Depuis quelques années, l’Arabie Saou­dite tente de se rache­ter une image inter­na­tio­nale, en se por­tant par exemple can­di­date pour orga­ni­ser la ren­contre du G20 en 2020. Ou encore en deve­nant un des pays membres du Conseil des droits de l’homme des Nations unies. Un comble quand on sait que ce pays est clas­sé 141e sur 149 par le Rap­port mon­dial sur l’inégalité entre les sexes, qu’il pra­tique la peine de mort pour les mineur·es, qu’il inter­dit toute forme de par­ti poli­tique ou qu’il a plon­gé le Yémen dans ce que l’ONU consi­dère comme « la pire crise huma­ni­taire au monde », suite à des incur­sions mili­taires répé­tées depuis 2015.

La situa­tion que connait le groupe de musique Al-Nam­rood n’est donc qu’un exemple par­mi tant d’autres d’un bafoue­ment répé­té des droits humains par l’Arabie Saou­dite.
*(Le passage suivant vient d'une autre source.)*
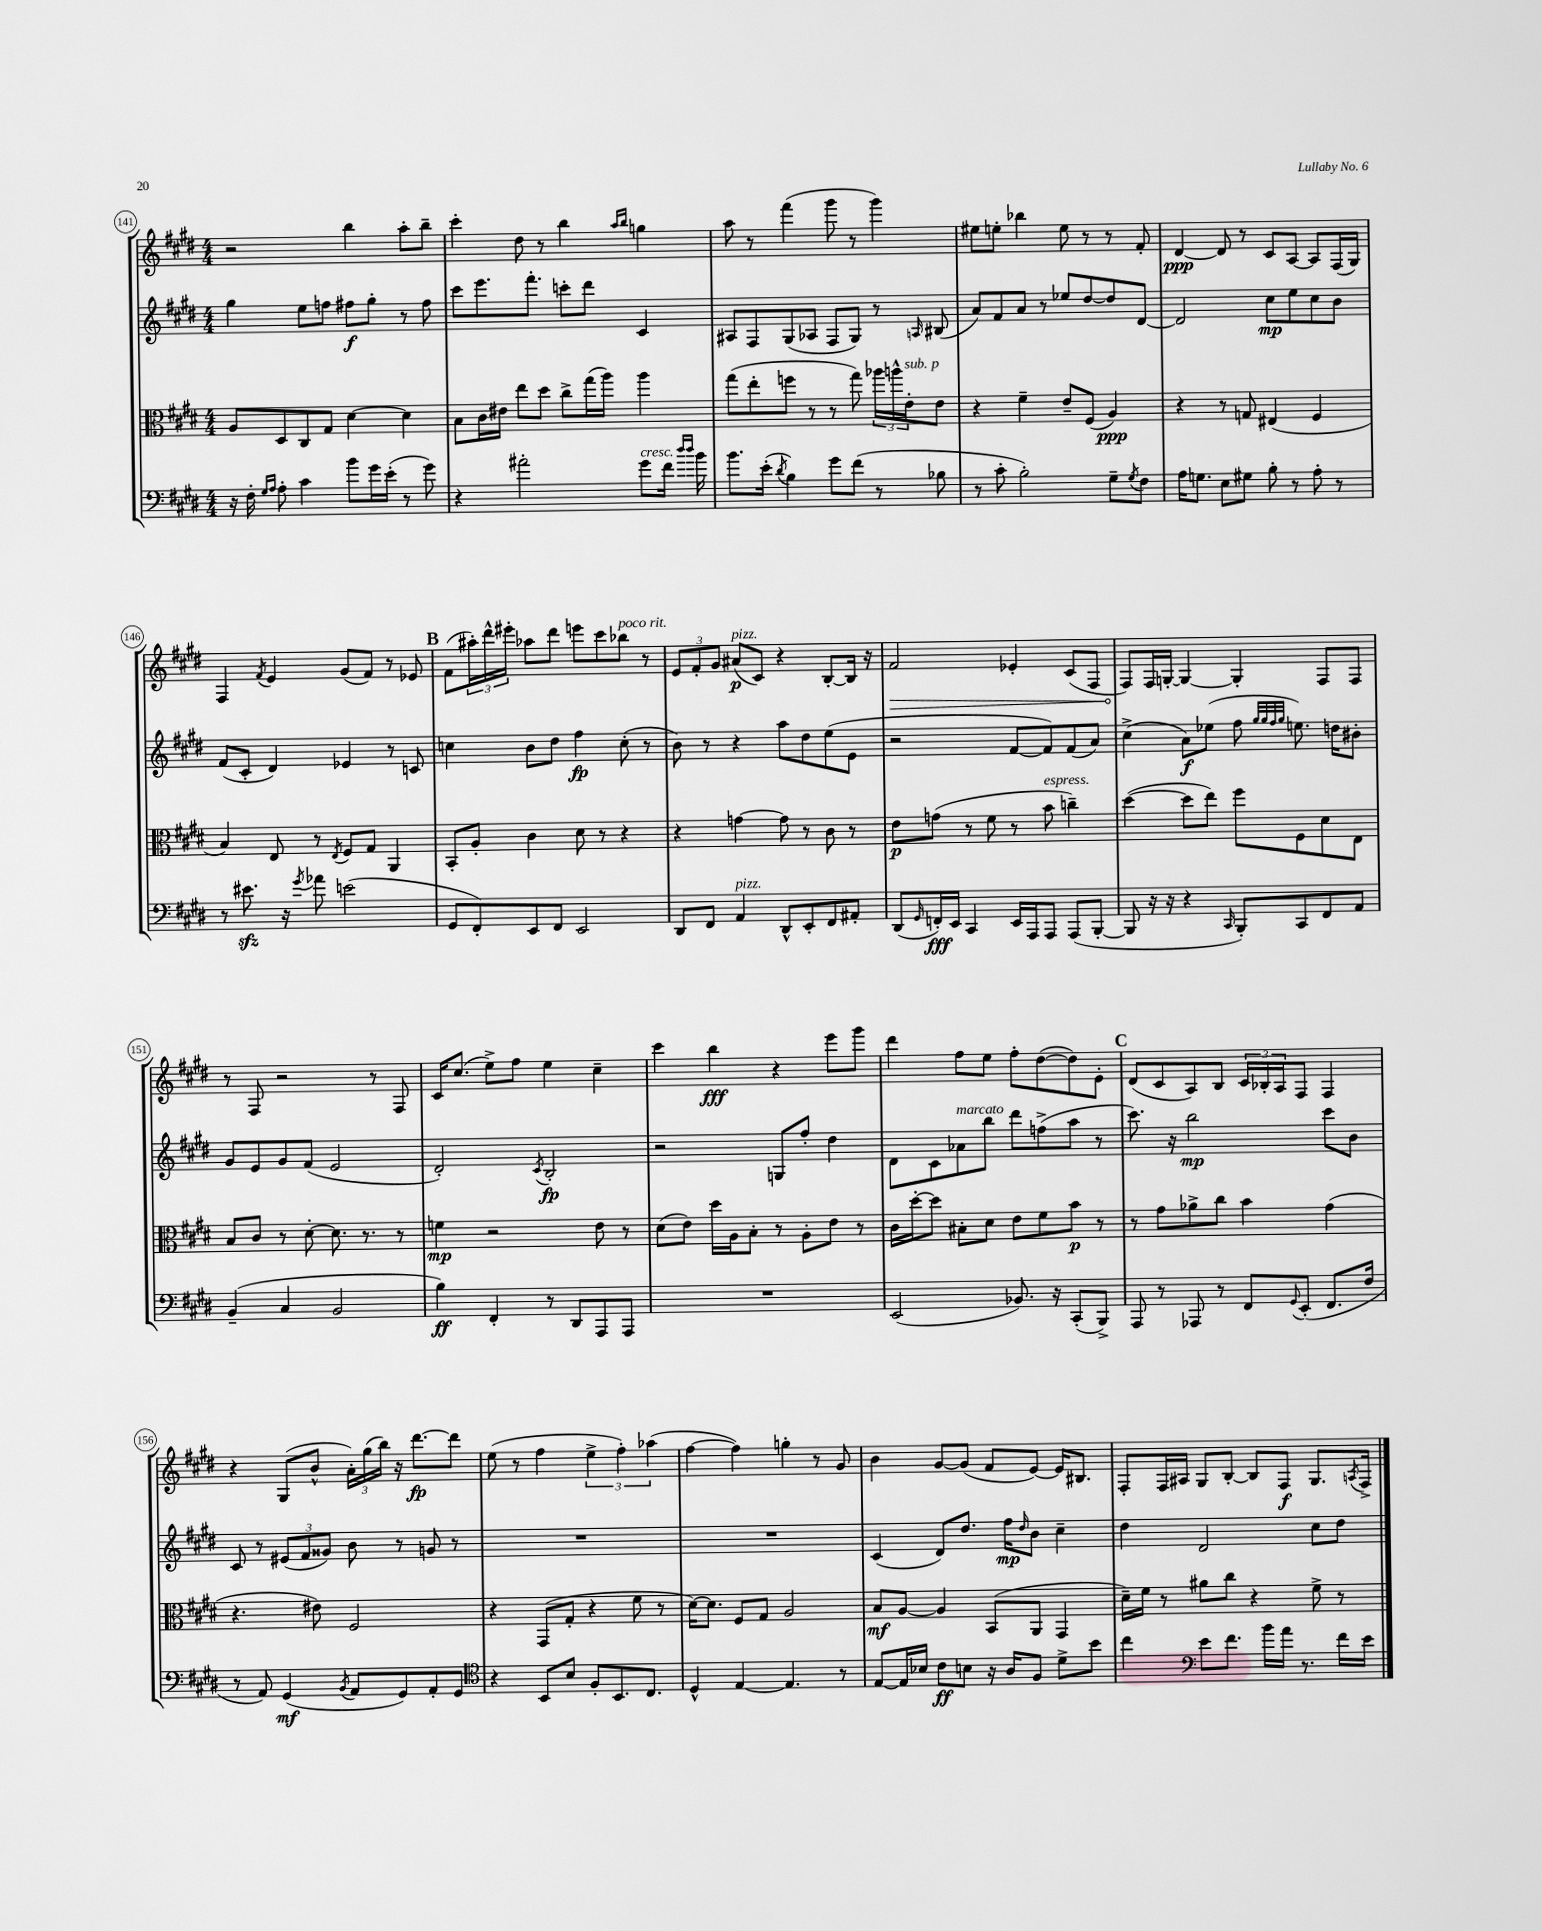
<<
\new StaffGroup <<
\new Staff = "s0" {
    \clef treble \key e \major \numericTimeSignature \time 4/4
    r2 b''4 a''8-. b''8-- |
    cis'''4-. dis''8 r8 b''4 \grace { a''16 b''16 } g''4 |
    a''8 r8 fis'''4( gis'''8 r8 gis'''4) |
    eis''8 e''8-. bes''4 e''8 r8 r8 fis'8-. |
    dis'4~\ppp dis'8 r8 cis'8 a8~ a8 fis16( gis16) |
    fis4 \acciaccatura { fis'8 } e'4 gis'8( fis'8) r8 ees'8 |
    \mark \markup { \bold "B" } fis'8( \tuplet 3/2 { ais''16-.) dis'''16-^ eis'''16-. } aes''8 dis'''8 e'''8 cis'''8 bes''8^\markup { \italic "poco rit." } r8 |
    \tuplet 3/2 { e'8 fis'8-. gis'8 } ais'8\p^\markup { \italic "pizz." }( cis'8) r4 b8~-. b16 r16 |
    \once \override Hairpin.circled-tip = ##t fis'2\> ees'4-. cis'8( fis8 |
    fis8\!) fis16 g16~-. g4~ g4-. fis8 fis8 |
    r8 fis8 r2 r8 fis8 |
    cis'16 cis''8.( e''8->) fis''8 e''4 cis''4-- |
    cis'''4 b''4\fff r4 e'''8 gis'''8 |
    dis'''4 fis''8 e''8 fis''8-. dis''8~( dis''8) e'8-. |
    \mark \markup { \bold "C" } dis'8( cis'8 a8) b8 \tuplet 3/2 { cis'16 bes16-. a16 } fis8 fis4 |
    r4 gis8( b'8-^ \tuplet 3/2 { a'16-.) gis''16( b''16) } r16 dis'''8.~\fp dis'''8 |
    e''8( r8 fis''4 \tuplet 3/2 { e''4-> fis''4-.) aes''4( } |
    fis''4~ fis''4) g''4-. r8 gis'8 |
    b'4 gis'8~ gis'8( fis'8 e'8~) e'16 bis8. |
    fis8-. fis16 ais16 gis8 b8~-. b8 fis8\f gis8. \acciaccatura { a8 } fis16-> \bar "|." |
}
\new Staff = "s1" {
    \clef treble \key e \major \numericTimeSignature \time 4/4
    gis''4 e''8 f''8 fis''8\f gis''8-. r8 fis''8 |
    cis'''8 e'''8. fis'''8.-. c'''8-. dis'''8 cis'4 |
    ais8 fis8 gis8( aes8 fis8 gis8) r8 \grace { a16 } bis8( |
    a'8) fis'8 a'8 r8 ees''8 dis''8~ dis''8 dis'8~ |
    dis'2 cis''8\mp e''8 cis''8 b'8 |
    fis'8( cis'8-. dis'4) ees'4 r8 c'8 |
    \mark \markup { \bold "B" } c''4 b'8 dis''8 fis''4\fp c''8-.( r8 |
    b'8) r8 r4 a''8 dis''8 e''8( e'8 |
    r2 fis'8~ fis'8) fis'8( a'8) |
    cis''4->( a'8\f) ees''8( fis''8 \grace { gis''32 gis''32 fis''32 gis''32 } e''8.) d''16 bis'8-. |
    gis'8 e'8 gis'8 fis'8( e'2 |
    dis'2-.) \acciaccatura { cis'8 } b2-.\fp |
    r2 g8 fis''8-. dis''4 |
    dis'8 cis'8 aes'8^\markup { \italic "marcato" } b''8 dis'''8 f''8->( a''8 r8 |
    \mark \markup { \bold "C" } cis'''8.) r16 b''2\mp cis'''8 b'8 |
    cis'8 r8 \tuplet 3/2 { eis'8( fis'8 gisis'8) } b'8 r8 g'8 r8 |
    R1 |
    R1 |
    cis'4( dis'8) dis''8. fis''16\mp \grace { dis''16 } b'8 cis''4-- |
    dis''4 dis'2 cis''8 dis''8 \bar "|." |
}
\new Staff = "s2" {
    \clef alto \key e \major \numericTimeSignature \time 4/4
    a8 dis8 cis8 gis8 dis'4~ dis'4 |
    b8 cis'16 eis'16 e''8 dis''8 cis''8-> gis''16( a''16) a''4 |
    gis''8( e''8-. f''8 r8 r8 gis''8) \tuplet 3/2 { aes''16 a''16-^ e'16-.^\markup { \italic "sub. p" } } e'8 |
    r4 fis'4-- e'8-- fis8( a4\ppp) |
    r4 r8 g8 eis4( fis4 |
    b4) e8 r8 \acciaccatura { e8 } fis8 gis8 a,4 |
    \mark \markup { \bold "B" } b,8-. a8-. cis'4 dis'8 r8 r4 |
    r4 g'4~ g'8 r8 cis'8 r8 |
    e'8\p g'8( r8 fis'8 r8 b'8^\markup { \italic "espress." } c''4--) |
    dis''4~( dis''8 e''8) fis''8 fis8 dis'8 e8 |
    b8 cis'8 r8 dis'8~-. dis'8. r8. r8 |
    f'4\mp r2 e'8 r8 |
    dis'8( e'8) dis''16 a16 b8-. r8 a8-. e'8 r8 |
    cis'16 dis''16~-. dis''8 bis8-. dis'8 e'8 fis'8 b'8\p r8 |
    \mark \markup { \bold "C" } r8 gis'8 aes'8-> cis''8 b'4 gis'4( |
    r4. eis'8) fis2 |
    r4 gis,8( gis8-. r4 fis'8 r8 |
    dis'16~) dis'8. fis8 gis8 a2 |
    b8\mf a8~ a4 b,8( a,8 gis,4 |
    dis'16--) fis'16 r8 ais'8 cis''8 r4 fis'8-> r8 \bar "|." |
}
\new Staff = "s3" {
    \clef bass \key e \major \numericTimeSignature \time 4/4
    r16 fis16-. \grace { gis16 a16 } a8-. cis'4 b'8 gis'16 e'16-.( r8 gis'8) |
    r4 ais'2-. gis'8^\markup { \italic "cresc." } fis'16 \grace { dis''16 dis''16 } b'16 |
    b'8. e'16-.( \acciaccatura { dis'8 } b4) gis'8 fis'8( r8 bes8 |
    r8 cis'8-. b2-.) gis8-- \acciaccatura { gis8 } fis8 |
    a16 g8. e8 gis8 b8-. r8 a8-. r8 |
    r8 eis'8.\sfz r16 \acciaccatura { gis'8 } aes'8 e'2( |
    \mark \markup { \bold "B" } gis,8 fis,8-.) e,8 fis,8 e,2 |
    dis,8 fis,8 a,4^\markup { \italic "pizz." } dis,8-^ e,8-. fis,8 ais,8-. |
    dis,8( \grace { gis,16 } f,16-.\fff) e,16 cis,4 e,16 a,,16 a,,8 a,,8( b,,8~-. |
    b,,8 r16 r16 r4 \grace { cis,16 } b,,8-.) cis,8 fis,8 a,8 |
    b,4--( cis4 b,2 |
    b4\ff) fis,4-. r8 dis,8 a,,8 a,,8 |
    R1 |
    e,2( bes,8.) r16 cis,8-.( b,,8->) |
    \mark \markup { \bold "C" } a,,8 r8 aes,,8 r8 fis,8 \appoggiatura { gis,8 } e,8-.( fis,8. fis16 |
    r8 a,8) gis,4\mf( \acciaccatura { b,8 } a,8 gis,8) a,8-. gis,8 |
    \clef tenor r4 b,8 b8 fis8-. b,8. cis8. |
    dis4-^ e4~ e4. r8 |
    e8~ e16 bes16 cis'8\ff b8 r16 a16 fis8 dis'8-> b'8 |
    cis''4 \clef bass e'8 fis'8. b'16 a'16 r8. fis'16 e'16 \bar "|." |
}
>>
>>
\layout { \context { \Score currentBarNumber = #141 \override BarNumber.stencil = #(make-stencil-circler 0.1 0.3 ly:text-interface::print) } }
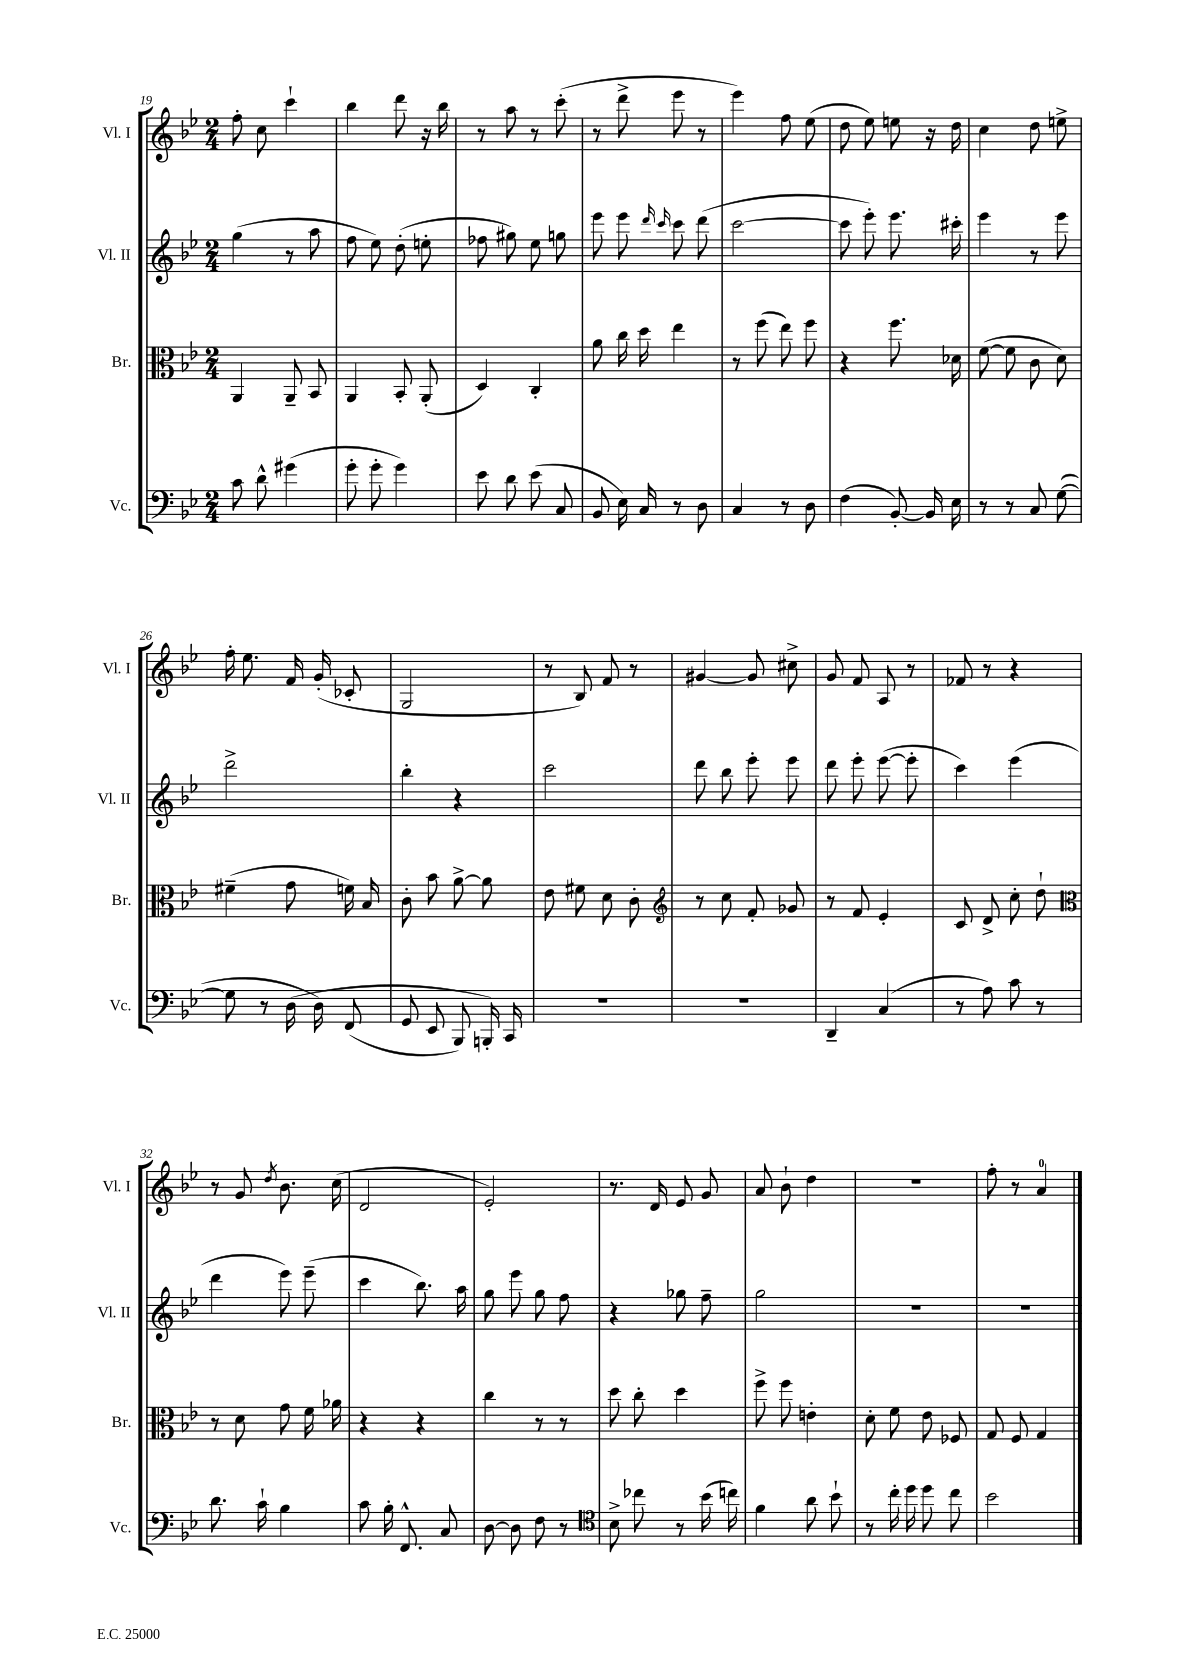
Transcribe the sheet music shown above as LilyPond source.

<<
\new StaffGroup <<
\new Staff = "s0" \with { instrumentName = "Vl. I" shortInstrumentName = "Vl. I" } {
    \clef treble \key bes \major \numericTimeSignature \time 2/4
    \autoBeamOff f''8-. c''8 c'''4-! |
    bes''4 d'''8 r16 bes''16 |
    r8 a''8 r8 c'''8-.( |
    r8 d'''8-> ees'''8 r8 |
    ees'''4) f''8 ees''8( |
    d''8 ees''8) e''8 r16 d''16 |
    c''4 d''8 e''8-> |
    f''16-. ees''8. f'16 g'16-.( ces'8-. |
    g2 |
    r8 bes8) f'8 r8 |
    gis'4~ gis'8 cis''8-> |
    g'8 f'8 a8 r8 |
    fes'8 r8 r4 |
    r8 g'8 \acciaccatura { d''8 } bes'8. c''16( |
    d'2 |
    ees'2-.) |
    r8. d'16 ees'8 g'8 |
    a'8 bes'8-! d''4 |
    r2 |
    f''8-. r8 a'4-0 \bar "|." |
}
\new Staff = "s1" \with { instrumentName = "Vl. II" shortInstrumentName = "Vl. II" } {
    \clef treble \key bes \major \numericTimeSignature \time 2/4
    \autoBeamOff g''4( r8 a''8 |
    f''8 ees''8) d''8-.( e''8-. |
    fes''8 gis''8) ees''8 g''8 |
    ees'''8 ees'''8 \grace { d'''16 c'''16 } c'''8 d'''8( |
    c'''2~ |
    c'''8 ees'''8-.) ees'''8. cis'''16-. |
    ees'''4 r8 ees'''8 |
    d'''2-> |
    bes''4-. r4 |
    c'''2 |
    d'''8 bes''8 ees'''8-. ees'''8 |
    d'''8 ees'''8-. ees'''8~( ees'''8-. |
    c'''4) ees'''4( |
    d'''4 ees'''8) ees'''8--( |
    c'''4 bes''8.) a''16 |
    g''8 ees'''8 g''8 f''8 |
    r4 ges''8 f''8-- |
    g''2 |
    R2 |
    R2 \bar "|." |
}
\new Staff = "s2" \with { instrumentName = "Br." shortInstrumentName = "Br." } {
    \clef alto \key bes \major \numericTimeSignature \time 2/4
    \autoBeamOff a,4 a,8-- bes,8 |
    a,4 bes,8-. a,8-.( |
    d4) c4-. |
    a'8 c''16 d''16 ees''4 |
    r8 f''8( ees''8) f''8 |
    r4 f''8. des'16 |
    f'8~( f'8 c'8 d'8) |
    fis'4--( g'8 f'16) bes16 |
    c'8-. bes'8 a'8~-> a'8 |
    ees'8 fis'8 d'8 c'8-. |
    \clef treble r8 c''8 f'8-. ges'8 |
    r8 f'8 ees'4-. |
    c'8 d'8-> c''8-. d''8-! |
    \clef alto r8 d'8 g'8 f'16 aes'16 |
    r4 r4 |
    c''4 r8 r8 |
    d''8 c''8-. d''4 |
    f''8-> f''8 e'4-. |
    d'8-. f'8 ees'8 fes8 |
    g8 f8 g4 \bar "|." |
}
\new Staff = "s3" \with { instrumentName = "Vc." shortInstrumentName = "Vc." } {
    \clef bass \key bes \major \numericTimeSignature \time 2/4
    \autoBeamOff c'8 d'8-^ gis'4( |
    g'8-. g'8-. g'4) |
    ees'8 d'8 ees'8( c8 |
    bes,8 ees16) c16 r8 d8 |
    c4 r8 d8 |
    f4( bes,8~-.) bes,16 ees16 |
    r8 r8 c8 g8~( |
    g8 r8 d16\( d16) f,8( |
    g,8 ees,8 bes,,8) b,,16-.\) c,16 |
    r2 |
    R2 |
    d,4-- c4( |
    r8 a8) c'8 r8 |
    d'8. c'16-! bes4 |
    c'8 bes16-. f,8.-^ c8 |
    d8~ d8 f8 r8 |
    \clef tenor bes8-> ces''8 r8 bes'16( c''16) |
    f'4 a'8 bes'8-! |
    r8 c''16-. d''16 d''8 c''8 |
    bes'2 \bar "|." |
}
>>
>>
\layout { \context { \Score currentBarNumber = #19 } }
Jamal Kha­shog­gi était un jour­na­liste saou­dien fer­me­ment oppo­sé à la guerre au Yémen. Il est sau­va­ge­ment assas­si­né le 2 octobre 2018 au consu­lat d’Arabie saou­dite à Istan­bul. Une vague d’indignation inter­na­tio­nale dénonce ce meurtre poli­tique. La même année, Lou­jain al-Hath­loul et d’autres Saoudien·nes sont arrêté·es de façon arbi­traire en rai­son de leur mili­tan­tisme fémi­niste et paci­fique pour l’obtention d’un droit de conduire pour les femmes et la fin du sys­tème de tutelle mas­cu­line. S’en suit une nou­velle salve d’indignations, plus dis­crète, qui entraine néan­moins cette fois-ci quelques (maigres) réformes, allé­geant la chape de plomb patriar­cale. Quant à Al-Nam­rood, pour le moment encore indemne, seule l’histoire nous dira si l’acharnement depuis plus de dix ans de ces trois musi­ciens per­met­tra un jour d’ouvrir une brèche dans ce pay­sage cultu­rel saou­dien ver­rouillé à double tour. Ou tout du moins, que leurs com­po­si­tions puissent conti­nuer à nous par­ve­nir sans être, du jour au len­de­main, décapitées.

  1. Alex Phil­lips. “AL-NAMROOD Hea­vy Metal Under­ground”, in Metal Injec­tion, 11 octobre 2012.